* **Work instructions**: The answer must restate every record word for word.

Stored dataset items
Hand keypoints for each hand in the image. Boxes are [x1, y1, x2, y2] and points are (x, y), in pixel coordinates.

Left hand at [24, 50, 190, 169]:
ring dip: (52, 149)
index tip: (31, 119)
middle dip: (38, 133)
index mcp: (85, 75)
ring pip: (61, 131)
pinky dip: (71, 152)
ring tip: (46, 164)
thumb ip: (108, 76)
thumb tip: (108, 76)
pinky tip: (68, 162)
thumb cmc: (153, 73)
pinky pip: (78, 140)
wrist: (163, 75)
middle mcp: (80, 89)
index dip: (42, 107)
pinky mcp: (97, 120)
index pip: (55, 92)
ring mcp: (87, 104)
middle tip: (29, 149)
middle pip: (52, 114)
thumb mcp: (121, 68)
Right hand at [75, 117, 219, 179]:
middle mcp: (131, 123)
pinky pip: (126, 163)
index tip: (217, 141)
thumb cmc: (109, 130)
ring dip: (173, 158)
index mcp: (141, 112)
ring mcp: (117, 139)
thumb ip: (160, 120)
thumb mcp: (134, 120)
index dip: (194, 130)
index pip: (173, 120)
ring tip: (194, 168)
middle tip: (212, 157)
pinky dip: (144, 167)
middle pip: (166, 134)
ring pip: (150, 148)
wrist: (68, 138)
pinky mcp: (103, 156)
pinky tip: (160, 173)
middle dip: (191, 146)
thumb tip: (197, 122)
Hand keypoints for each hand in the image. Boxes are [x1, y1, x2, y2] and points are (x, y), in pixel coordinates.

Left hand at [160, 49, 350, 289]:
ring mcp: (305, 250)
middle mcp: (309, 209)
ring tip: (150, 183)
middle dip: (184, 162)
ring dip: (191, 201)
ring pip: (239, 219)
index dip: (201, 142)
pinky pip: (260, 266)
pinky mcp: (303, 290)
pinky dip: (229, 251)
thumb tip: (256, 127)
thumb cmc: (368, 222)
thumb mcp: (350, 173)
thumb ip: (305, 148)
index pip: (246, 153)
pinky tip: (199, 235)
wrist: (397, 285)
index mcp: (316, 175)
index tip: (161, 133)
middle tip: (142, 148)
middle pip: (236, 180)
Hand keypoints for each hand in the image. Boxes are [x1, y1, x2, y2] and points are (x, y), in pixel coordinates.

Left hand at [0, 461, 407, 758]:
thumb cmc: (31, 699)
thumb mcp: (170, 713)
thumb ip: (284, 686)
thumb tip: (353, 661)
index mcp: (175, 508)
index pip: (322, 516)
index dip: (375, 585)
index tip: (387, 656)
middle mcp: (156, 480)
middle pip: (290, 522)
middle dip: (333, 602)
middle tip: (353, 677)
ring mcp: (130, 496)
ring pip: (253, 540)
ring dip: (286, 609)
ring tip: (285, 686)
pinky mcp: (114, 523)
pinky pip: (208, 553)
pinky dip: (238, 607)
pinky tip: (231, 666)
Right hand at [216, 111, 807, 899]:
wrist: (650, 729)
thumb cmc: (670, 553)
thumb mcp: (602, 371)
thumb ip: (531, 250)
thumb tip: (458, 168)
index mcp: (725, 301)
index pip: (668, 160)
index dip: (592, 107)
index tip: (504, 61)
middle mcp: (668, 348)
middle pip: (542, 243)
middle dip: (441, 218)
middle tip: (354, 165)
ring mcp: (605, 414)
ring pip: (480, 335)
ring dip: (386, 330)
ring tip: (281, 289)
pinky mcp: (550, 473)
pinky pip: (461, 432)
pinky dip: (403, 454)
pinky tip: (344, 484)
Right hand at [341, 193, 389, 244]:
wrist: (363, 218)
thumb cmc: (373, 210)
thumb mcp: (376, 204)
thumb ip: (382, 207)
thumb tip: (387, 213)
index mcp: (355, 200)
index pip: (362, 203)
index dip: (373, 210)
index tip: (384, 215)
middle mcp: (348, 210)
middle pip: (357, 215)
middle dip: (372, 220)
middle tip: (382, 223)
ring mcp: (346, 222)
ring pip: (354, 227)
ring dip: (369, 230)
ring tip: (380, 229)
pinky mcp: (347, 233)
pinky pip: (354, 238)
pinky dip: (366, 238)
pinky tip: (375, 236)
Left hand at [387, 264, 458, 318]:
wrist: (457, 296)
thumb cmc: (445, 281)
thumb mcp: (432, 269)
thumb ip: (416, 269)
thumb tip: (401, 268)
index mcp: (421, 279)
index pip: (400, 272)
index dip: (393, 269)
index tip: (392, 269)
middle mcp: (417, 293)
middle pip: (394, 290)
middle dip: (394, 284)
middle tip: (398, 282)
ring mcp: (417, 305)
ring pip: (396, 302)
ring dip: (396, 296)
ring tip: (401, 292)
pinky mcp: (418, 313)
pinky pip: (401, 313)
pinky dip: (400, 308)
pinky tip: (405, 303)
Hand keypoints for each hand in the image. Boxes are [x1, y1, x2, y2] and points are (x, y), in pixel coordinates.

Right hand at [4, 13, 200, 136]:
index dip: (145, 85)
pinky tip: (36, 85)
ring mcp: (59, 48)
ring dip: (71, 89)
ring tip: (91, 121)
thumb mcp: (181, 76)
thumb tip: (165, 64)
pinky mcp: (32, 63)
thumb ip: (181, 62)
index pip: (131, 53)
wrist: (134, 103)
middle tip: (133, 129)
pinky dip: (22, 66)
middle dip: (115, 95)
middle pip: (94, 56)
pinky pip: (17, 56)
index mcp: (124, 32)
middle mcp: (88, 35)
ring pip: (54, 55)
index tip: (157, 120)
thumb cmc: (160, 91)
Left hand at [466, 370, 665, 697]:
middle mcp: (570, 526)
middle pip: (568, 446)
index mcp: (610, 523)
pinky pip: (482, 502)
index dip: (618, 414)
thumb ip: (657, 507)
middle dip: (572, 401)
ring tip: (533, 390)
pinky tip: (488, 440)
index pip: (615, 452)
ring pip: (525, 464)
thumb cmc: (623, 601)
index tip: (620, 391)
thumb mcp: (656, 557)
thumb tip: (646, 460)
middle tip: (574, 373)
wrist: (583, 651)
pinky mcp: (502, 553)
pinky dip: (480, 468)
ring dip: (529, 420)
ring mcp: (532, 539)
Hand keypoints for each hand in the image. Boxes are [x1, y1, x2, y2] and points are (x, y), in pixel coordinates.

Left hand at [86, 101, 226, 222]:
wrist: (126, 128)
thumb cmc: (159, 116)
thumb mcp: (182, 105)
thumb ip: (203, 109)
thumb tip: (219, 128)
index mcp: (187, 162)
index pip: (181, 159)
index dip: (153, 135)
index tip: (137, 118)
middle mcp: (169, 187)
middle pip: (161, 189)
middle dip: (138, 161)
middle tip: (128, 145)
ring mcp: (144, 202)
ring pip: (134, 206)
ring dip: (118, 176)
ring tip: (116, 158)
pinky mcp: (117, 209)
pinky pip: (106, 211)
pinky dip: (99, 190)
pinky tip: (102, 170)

* **Written answer**:
Hand keypoints for each hand in the image. Boxes are [x1, y1, x2, y2] and points are (x, y), in pixel coordinates.

Left hand at [24, 50, 190, 169]:
ring dip: (52, 149)
index tip: (31, 119)
middle dip: (38, 133)
index mcp: (85, 75)
ring pip: (61, 131)
pinky dip: (71, 152)
ring tip: (46, 164)
thumb ip: (108, 76)
thumb tip: (108, 76)
pinky tip: (68, 162)
thumb cmc: (153, 73)
pinky pip: (78, 140)
wrist: (163, 75)
middle mcp: (80, 89)
index dip: (42, 107)
pinky mcp: (97, 120)
index pip: (55, 92)
ring mcp: (87, 104)
middle tip: (29, 149)
middle pip: (52, 114)
thumb mcp: (121, 68)
Right hand at [75, 117, 219, 179]:
middle mcp: (131, 123)
pinky pip: (126, 163)
index tip: (217, 141)
thumb cmc: (109, 130)
ring dip: (173, 158)
index mcp: (141, 112)
ring mcp: (117, 139)
thumb ip: (160, 120)
thumb mcp: (134, 120)
index dip: (194, 130)
index pip: (173, 120)
ring tip: (194, 168)
middle tip: (212, 157)
pinky dip: (144, 167)
middle pip: (166, 134)
ring pip: (150, 148)
wrist: (68, 138)
pinky mcp: (103, 156)
pinky tip: (160, 173)
middle dip: (191, 146)
thumb tip: (197, 122)
Hand keypoints for each hand in the image. Boxes are [x1, y1, x2, y2] and points are (x, y), in pixel coordinates.

Left hand at [160, 49, 350, 289]:
ring mcp: (305, 250)
middle mcp: (309, 209)
ring tip: (150, 183)
middle dip: (184, 162)
ring dip: (191, 201)
ring pip: (239, 219)
index dip: (201, 142)
pinky pip: (260, 266)
pinky mcp: (303, 290)
pinky dip: (229, 251)
thumb tip: (256, 127)
thumb cmc: (368, 222)
thumb mcp: (350, 173)
thumb ip: (305, 148)
index pip: (246, 153)
pinky tip: (199, 235)
wrist: (397, 285)
index mcp: (316, 175)
index tip: (161, 133)
middle tip: (142, 148)
middle pip: (236, 180)
Hand keypoints for each hand in the image. Boxes are [x1, y1, x2, y2] and points are (x, y), in pixel coordinates.

Left hand at [0, 461, 407, 758]:
thumb cmc: (31, 699)
thumb mcp: (170, 713)
thumb ip: (284, 686)
thumb tip: (353, 661)
index mcp: (175, 508)
index pip: (322, 516)
index dip: (375, 585)
index tip: (387, 656)
middle mcp: (156, 480)
middle pip: (290, 522)
middle dip: (333, 602)
middle tip: (353, 677)
ring mcp: (130, 496)
ring pip: (253, 540)
ring dip: (286, 609)
ring tip: (285, 686)
pinky mcp: (114, 523)
pinky pip: (208, 553)
pinky dip: (238, 607)
pinky tip: (231, 666)
Right hand at [216, 111, 807, 899]:
wrist: (650, 729)
thumb cmc: (670, 553)
thumb mcp: (602, 371)
thumb ip: (531, 250)
thumb tip: (458, 168)
index mcp: (725, 301)
index pip: (668, 160)
index dip: (592, 107)
index tip: (504, 61)
middle mcp: (668, 348)
middle pip: (542, 243)
middle dip: (441, 218)
middle tip: (354, 165)
ring mcp: (605, 414)
ring pip: (480, 335)
ring dip: (386, 330)
ring tip: (281, 289)
pinky mcp: (550, 473)
pinky pip: (461, 432)
pinky dip: (403, 454)
pinky tip: (344, 484)
Right hand at [341, 193, 389, 244]:
wrist: (363, 218)
thumb cmc: (373, 210)
thumb mcp: (376, 204)
thumb ip: (382, 207)
thumb tip: (387, 213)
index mcp: (355, 200)
index pip: (362, 203)
index dip: (373, 210)
index tip: (384, 215)
middle mcp: (348, 210)
middle pip: (357, 215)
middle dip: (372, 220)
middle tip: (382, 223)
ring mcp: (346, 222)
ring pip: (354, 227)
ring dip: (369, 230)
ring tip: (380, 229)
pinky mcp: (347, 233)
pinky pip: (354, 238)
pinky dip: (366, 238)
pinky tip: (375, 236)
Left hand at [387, 264, 458, 318]:
wrist: (457, 296)
thumb cmc: (445, 281)
thumb mcp: (432, 269)
thumb ip: (416, 269)
thumb tip: (401, 268)
index mcp: (421, 279)
index pip: (400, 272)
index dip: (393, 269)
index tip: (392, 269)
middle mcp: (417, 293)
middle pip: (394, 290)
middle dip: (394, 284)
middle tip: (398, 282)
ring mcp: (417, 305)
ring pip: (396, 302)
ring dip: (396, 296)
ring tip: (401, 292)
pinky mcp: (418, 313)
pinky pip: (401, 313)
pinky dip: (400, 308)
pinky tip: (405, 303)
Hand keypoints for each hand in the image. Boxes are [x1, y1, x2, y2] and points are (x, y), in pixel coordinates.

Right hand at [4, 13, 200, 136]:
index dip: (145, 85)
pinky tip: (36, 85)
ring mcp: (59, 48)
ring dip: (71, 89)
ring tip: (91, 121)
thumb mcp: (181, 76)
thumb tip: (165, 64)
pinky mcp: (32, 63)
thumb ip: (181, 62)
index pip: (131, 53)
wrist: (134, 103)
middle tip: (133, 129)
pinky dip: (22, 66)
middle dip: (115, 95)
middle pip: (94, 56)
pinky pip: (17, 56)
index mcp: (124, 32)
middle mcp: (88, 35)
ring pip: (54, 55)
index tip: (157, 120)
thumb cmc: (160, 91)
Left hand at [466, 370, 665, 697]:
middle mcp: (570, 526)
middle pip: (568, 446)
index mcp: (610, 523)
pinky pip: (482, 502)
index dip: (618, 414)
thumb ip: (657, 507)
middle dip: (572, 401)
ring tip: (533, 390)
pinky tip: (488, 440)
index pip: (615, 452)
ring pip: (525, 464)
thumb cmc: (623, 601)
index tip: (620, 391)
thumb mcp: (656, 557)
thumb tip: (646, 460)
middle tip: (574, 373)
wrist: (583, 651)
pinky mcp: (502, 553)
pinky dip: (480, 468)
ring dip: (529, 420)
ring mcp: (532, 539)
Hand keypoints for each hand in the image. Boxes are [x1, y1, x2, y2] and points are (x, y), in pixel coordinates.

Left hand at [86, 101, 226, 222]:
wrist: (126, 128)
thumb cmc: (159, 116)
thumb mcp: (182, 105)
thumb ip: (203, 109)
thumb tip: (219, 128)
index mcp: (187, 162)
index pip: (181, 159)
index dip: (153, 135)
index tip: (137, 118)
middle mcp: (169, 187)
middle pip: (161, 189)
middle dip: (138, 161)
middle tip: (128, 145)
ring mcp: (144, 202)
ring pip: (134, 206)
ring dip: (118, 176)
ring tip: (116, 158)
pinky mcp: (117, 209)
pinky pip: (106, 211)
pinky dip: (99, 190)
pinky tip: (102, 170)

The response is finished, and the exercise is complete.